ACTIVITIES>
1 - Write out the post on the Church Fathers and the age of the Earth word for word, beginning at the words "The arch-allegorist Origen" and stopping after "1, chapter 19.".
2 - From the post on the Church Fathers and the age of the Earth, name each person given a span of years in parentheses, along with that span.

Hi everyone,
I’m shocked to see people on this thread casting doubt on the claim made by HmanTheChicken that the early Christian Fathers and Doctors of the Church, including Origen (185-254), Augustine (354-430) and St. Thomas Aquinas (1225-1274), believed in a young Earth. I firmly believe in a 13.8-billion-year-old universe, but I have to say that HmanTheChicken is absolutely right on this one.
The arch-allegorist Origen vigorously defended “the Mosaic account of the creation, which teaches that the world is not yet ten thousand years old, but very much under that,” against the pagan skeptic, Celsus, in his book, Contra Celsus (Against Celsus) Book 1, chapter 19.
St. Augustine of Hippo criticized pagan myths of an old Earth, writing in his City of God, Book XII, Chapter 10: “They are deceived, too, by those highly mendacious documents which profess to give the history of many thousand years, though, reckoning by the sacred writings, we find that not 6000 years have yet passed.” Augustine, who favored the Septuagint over the Hebrew text of the Old Testament, held that the world was created around 5,600 B.C. What’s more, he held that the six days of Genesis 1 were in fact simultaneous and instantaneous, based on his reading of the deuterocanonical book of Sirach, chapter 18, verse 1: “He who lives eternally has made everything at the same time." (As it turned out, his Old Latin translation of the book was faulty: the original Greek text actually said that that God had made all things together.)
St. Thomas Aquinas approvingly quotes the testimony of St. Jerome in his Summa Theologica vol. I, q. 61, art. 3: “Six thousand years of our time have not yet elapsed; yet how shall we measure the time, how shall we count the ages, in which the Angels, Thrones, Dominations, and the other orders served God?” The question Aquinas is addressing is whether the angels were created before the world. Jerome thinks they were; Aquinas disagrees, and argues that they were created simultaneously with the world. What Aquinas does not question, however, is the young age of the world itself.
Look. We can argue ad nauseam about what the early Christian Fathers and Doctors of the Church would have thought, had they known what we know now. But no-one can reasonably doubt that in point of fact, they espoused young-Earth creationism. Cheers.

Stored data entries
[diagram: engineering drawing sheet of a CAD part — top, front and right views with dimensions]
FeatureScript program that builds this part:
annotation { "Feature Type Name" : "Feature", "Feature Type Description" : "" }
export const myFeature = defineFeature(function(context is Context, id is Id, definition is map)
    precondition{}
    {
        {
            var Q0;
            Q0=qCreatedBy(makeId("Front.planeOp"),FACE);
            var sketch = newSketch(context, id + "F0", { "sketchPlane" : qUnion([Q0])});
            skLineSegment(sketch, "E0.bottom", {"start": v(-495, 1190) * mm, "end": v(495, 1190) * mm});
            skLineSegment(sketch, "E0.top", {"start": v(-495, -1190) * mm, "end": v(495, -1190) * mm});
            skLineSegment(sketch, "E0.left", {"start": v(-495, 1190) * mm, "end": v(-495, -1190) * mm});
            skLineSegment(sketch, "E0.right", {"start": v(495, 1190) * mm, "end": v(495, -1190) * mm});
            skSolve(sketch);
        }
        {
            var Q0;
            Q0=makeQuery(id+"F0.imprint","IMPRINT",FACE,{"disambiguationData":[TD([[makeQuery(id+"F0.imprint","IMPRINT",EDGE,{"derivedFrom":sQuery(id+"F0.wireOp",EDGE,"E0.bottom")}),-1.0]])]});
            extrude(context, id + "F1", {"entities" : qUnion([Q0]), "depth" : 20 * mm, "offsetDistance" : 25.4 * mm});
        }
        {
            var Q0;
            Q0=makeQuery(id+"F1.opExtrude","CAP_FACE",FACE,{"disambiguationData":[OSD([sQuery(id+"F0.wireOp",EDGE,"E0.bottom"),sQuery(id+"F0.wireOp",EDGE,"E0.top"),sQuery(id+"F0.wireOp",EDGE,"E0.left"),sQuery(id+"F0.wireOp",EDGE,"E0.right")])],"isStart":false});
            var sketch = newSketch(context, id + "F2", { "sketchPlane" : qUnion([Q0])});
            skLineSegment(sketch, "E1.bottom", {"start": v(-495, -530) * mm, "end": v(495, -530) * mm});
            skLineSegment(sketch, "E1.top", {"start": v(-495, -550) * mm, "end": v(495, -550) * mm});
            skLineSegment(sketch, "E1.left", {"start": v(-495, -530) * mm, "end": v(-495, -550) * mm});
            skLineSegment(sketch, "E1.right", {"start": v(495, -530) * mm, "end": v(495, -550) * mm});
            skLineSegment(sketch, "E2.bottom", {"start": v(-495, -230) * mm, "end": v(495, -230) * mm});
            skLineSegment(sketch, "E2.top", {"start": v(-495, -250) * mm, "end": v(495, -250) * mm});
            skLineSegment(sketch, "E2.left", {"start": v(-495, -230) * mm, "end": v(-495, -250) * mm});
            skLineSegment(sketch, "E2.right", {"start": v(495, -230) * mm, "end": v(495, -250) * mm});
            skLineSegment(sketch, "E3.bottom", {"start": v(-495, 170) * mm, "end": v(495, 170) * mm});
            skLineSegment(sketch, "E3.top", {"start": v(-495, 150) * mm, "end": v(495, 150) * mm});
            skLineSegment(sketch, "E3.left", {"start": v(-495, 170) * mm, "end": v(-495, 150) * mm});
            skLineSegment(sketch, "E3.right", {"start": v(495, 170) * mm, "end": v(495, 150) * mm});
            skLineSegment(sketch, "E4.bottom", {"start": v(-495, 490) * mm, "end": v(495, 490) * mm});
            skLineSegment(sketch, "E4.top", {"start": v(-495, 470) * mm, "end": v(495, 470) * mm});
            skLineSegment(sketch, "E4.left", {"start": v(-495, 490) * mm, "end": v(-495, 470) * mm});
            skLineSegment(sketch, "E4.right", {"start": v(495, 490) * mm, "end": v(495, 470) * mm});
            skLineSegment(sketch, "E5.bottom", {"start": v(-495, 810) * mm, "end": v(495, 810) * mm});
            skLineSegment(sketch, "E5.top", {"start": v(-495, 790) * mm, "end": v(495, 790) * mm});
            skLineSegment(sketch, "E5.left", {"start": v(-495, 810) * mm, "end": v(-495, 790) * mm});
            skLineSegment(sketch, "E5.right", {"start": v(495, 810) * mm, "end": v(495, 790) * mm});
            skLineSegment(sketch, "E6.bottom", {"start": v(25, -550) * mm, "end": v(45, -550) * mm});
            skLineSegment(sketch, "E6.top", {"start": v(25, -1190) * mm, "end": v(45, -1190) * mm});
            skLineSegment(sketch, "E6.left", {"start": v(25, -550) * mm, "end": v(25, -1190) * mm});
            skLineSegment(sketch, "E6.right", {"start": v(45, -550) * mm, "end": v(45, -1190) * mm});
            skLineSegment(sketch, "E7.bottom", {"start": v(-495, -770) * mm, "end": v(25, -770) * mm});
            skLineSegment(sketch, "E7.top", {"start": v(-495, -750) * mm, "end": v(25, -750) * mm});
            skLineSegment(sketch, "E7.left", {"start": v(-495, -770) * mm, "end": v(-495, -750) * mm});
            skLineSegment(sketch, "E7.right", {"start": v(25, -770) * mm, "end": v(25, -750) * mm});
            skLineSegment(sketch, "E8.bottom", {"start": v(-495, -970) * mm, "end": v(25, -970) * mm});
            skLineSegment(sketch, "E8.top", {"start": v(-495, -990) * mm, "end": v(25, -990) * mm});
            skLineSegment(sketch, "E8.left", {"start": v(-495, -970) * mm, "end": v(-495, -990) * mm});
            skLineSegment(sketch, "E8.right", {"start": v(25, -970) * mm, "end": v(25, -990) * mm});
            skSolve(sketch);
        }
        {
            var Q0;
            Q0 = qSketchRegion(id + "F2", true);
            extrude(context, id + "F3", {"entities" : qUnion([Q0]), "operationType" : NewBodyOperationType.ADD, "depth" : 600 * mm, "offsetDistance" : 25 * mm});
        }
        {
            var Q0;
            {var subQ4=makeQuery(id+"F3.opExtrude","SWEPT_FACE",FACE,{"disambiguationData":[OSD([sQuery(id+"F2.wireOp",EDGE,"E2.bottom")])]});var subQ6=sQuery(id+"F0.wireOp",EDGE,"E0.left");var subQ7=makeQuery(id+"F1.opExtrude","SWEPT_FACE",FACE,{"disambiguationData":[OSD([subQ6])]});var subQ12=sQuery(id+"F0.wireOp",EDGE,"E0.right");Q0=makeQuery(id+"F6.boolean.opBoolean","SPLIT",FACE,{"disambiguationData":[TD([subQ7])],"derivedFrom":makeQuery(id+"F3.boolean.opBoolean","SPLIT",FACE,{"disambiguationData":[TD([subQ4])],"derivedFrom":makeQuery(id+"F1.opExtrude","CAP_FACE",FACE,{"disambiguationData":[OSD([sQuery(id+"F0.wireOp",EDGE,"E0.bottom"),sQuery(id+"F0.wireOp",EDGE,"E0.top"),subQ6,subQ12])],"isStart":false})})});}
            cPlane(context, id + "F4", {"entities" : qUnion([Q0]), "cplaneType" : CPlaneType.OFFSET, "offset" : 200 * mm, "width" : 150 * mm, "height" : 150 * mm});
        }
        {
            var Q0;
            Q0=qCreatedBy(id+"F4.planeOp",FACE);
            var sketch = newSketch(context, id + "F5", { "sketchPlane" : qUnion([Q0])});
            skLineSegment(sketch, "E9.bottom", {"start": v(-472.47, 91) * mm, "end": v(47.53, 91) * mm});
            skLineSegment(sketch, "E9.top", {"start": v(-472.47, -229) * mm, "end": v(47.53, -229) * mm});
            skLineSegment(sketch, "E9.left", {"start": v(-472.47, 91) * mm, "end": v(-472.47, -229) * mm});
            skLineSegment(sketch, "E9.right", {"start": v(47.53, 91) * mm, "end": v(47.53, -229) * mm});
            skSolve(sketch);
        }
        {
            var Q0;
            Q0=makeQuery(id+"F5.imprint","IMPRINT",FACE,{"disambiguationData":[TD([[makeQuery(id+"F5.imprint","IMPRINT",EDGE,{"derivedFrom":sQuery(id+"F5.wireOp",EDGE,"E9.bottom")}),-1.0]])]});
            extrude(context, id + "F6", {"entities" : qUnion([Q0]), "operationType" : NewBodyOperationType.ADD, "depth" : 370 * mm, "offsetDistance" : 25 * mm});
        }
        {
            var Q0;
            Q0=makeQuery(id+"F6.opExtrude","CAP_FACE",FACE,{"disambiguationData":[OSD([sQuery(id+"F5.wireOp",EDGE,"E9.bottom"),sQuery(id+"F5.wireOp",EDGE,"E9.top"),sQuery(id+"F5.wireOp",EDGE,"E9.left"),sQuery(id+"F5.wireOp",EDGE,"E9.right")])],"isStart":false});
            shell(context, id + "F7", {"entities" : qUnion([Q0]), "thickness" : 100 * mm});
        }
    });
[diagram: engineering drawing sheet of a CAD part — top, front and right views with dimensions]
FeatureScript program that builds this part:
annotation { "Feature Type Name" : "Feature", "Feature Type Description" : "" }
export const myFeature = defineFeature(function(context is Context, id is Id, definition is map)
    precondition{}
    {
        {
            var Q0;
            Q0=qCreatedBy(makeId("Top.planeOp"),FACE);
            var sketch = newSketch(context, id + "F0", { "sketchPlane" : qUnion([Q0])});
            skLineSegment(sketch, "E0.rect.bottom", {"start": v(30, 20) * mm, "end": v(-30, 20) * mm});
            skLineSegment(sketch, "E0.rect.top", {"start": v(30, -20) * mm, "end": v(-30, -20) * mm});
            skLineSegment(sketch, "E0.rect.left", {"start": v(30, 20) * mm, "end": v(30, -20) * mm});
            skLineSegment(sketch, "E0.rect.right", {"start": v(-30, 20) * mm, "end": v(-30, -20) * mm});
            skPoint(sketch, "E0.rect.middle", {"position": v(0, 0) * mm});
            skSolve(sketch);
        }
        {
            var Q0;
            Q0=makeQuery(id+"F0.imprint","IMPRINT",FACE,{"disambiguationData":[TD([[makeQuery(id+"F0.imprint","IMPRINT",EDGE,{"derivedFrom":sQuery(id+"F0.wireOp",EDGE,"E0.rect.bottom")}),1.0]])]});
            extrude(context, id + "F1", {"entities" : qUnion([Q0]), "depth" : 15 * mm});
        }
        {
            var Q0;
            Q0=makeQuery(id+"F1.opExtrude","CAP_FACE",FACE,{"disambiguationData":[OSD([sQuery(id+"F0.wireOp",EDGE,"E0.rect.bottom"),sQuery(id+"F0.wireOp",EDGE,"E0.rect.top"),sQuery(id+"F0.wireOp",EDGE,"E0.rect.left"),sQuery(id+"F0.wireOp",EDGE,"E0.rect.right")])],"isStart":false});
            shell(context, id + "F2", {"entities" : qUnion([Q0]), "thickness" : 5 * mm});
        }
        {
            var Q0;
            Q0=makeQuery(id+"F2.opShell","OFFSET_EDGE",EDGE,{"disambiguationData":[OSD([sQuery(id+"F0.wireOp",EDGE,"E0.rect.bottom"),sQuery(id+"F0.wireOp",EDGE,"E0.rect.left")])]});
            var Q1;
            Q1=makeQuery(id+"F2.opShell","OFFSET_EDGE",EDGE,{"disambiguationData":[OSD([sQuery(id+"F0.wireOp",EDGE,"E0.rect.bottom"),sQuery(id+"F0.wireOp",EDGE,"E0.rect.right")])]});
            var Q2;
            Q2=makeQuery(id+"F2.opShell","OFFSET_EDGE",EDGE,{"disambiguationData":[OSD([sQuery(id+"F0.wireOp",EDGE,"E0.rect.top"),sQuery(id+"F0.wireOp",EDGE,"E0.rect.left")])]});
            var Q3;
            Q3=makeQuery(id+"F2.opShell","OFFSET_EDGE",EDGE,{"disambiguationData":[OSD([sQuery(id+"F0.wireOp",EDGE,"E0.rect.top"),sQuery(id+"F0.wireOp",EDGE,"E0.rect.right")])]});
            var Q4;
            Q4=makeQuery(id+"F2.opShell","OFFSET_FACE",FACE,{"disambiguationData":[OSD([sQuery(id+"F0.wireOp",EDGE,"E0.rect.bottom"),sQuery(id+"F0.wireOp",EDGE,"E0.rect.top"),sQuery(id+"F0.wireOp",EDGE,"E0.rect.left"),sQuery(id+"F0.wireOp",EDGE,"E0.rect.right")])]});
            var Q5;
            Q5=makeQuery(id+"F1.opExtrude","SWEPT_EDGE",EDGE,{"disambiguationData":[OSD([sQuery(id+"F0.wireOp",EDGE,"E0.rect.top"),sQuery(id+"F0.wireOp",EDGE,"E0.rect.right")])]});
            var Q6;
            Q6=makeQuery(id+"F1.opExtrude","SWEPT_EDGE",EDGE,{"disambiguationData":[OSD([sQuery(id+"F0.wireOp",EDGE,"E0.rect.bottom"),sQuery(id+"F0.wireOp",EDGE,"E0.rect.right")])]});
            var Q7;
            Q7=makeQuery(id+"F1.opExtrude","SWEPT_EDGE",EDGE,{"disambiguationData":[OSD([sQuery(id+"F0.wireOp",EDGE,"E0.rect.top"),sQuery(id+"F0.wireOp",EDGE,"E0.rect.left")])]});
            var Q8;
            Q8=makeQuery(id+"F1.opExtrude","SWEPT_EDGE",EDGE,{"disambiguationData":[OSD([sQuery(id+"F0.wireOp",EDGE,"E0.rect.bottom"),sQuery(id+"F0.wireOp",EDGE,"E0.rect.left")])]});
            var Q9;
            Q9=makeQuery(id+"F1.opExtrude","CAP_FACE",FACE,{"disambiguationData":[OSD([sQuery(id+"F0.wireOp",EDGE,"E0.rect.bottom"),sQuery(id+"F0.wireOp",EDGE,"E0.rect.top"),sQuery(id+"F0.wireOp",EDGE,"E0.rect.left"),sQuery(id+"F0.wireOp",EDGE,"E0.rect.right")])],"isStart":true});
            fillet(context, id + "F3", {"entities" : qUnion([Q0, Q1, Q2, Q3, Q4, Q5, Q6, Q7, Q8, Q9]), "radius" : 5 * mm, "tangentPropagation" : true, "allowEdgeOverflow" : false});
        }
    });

ANSWERS TO THE PROBLEMS>
1 -
The arch-allegorist Origen vigorously defended “the Mosaic account of the creation, which teaches that the world is not yet ten thousand years old, but very much under that,” against the pagan skeptic, Celsus, in his book, Contra Celsus (Against Celsus) Book 1, chapter 19.

2 -
Origen (185-254)
Augustine (354-430)
St. Thomas Aquinas (1225-1274)